By T’Keyah Hayes
Betty Boop is widely recognized as one of the most notable cartoon characters and one of the first cartoonized American sex symbols. Her vocal trademark, “Boop Oop A Doop,” and her contoured figure in a form-fitting dress traces back to a black woman by the name of Esther Jones.
Esther “Baby Esther” Jones was a jazz singer known for her “baby” singing style who performed at Harlem’s Cotton Club in the 1920s. White jazz singer and entertainer Helen Kane allegedly appropriated Jones’s singing style after attending her cabaret act in 1928. In 1930, Fleischer Studios animator Glen Natwick developed a caricature of Kane as a dog with a squeaky singing voice. In 1932, the character “Betty Boop” developed from the caricature, a curvy woman with dangling earrings and the same baby vocals and ad libs.

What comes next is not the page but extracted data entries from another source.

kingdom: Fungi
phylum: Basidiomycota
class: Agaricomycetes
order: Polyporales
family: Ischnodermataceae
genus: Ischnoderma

In May 1932, Kane filed a $250,000 lawsuit against Max Fleischer and the Paramount Publix Corporation for appropriation and exploitation of her image. She argued that Betty Boop’s “boop-oop-a-doop” singing style was unoriginal because she had invented it, according to Fleischer’s son Richard Fleischer in his biography, “Out of the Inkwell.”
In defense, Paramount argued that Kane derived the style from Jones. Evidence showed that Kane watched Jones’s show and appropriated the singing style. The Cotton Club’s theatrical manager Lou Boulton testified, admitting that he had coached Jones and that Kane attended the cabaret act in 1928. Fleischer later recovered a sound film of Jones singing. The film was presented as evidence, and Judge Edward J. McGoldrick ruled in favor of the defense, according to the biography.
Betty Boop is one of America’s oldest cultural appropriations. Animators depicted Betty Boop as a white entertainer; but truth be told, the character was inspired by a black woman.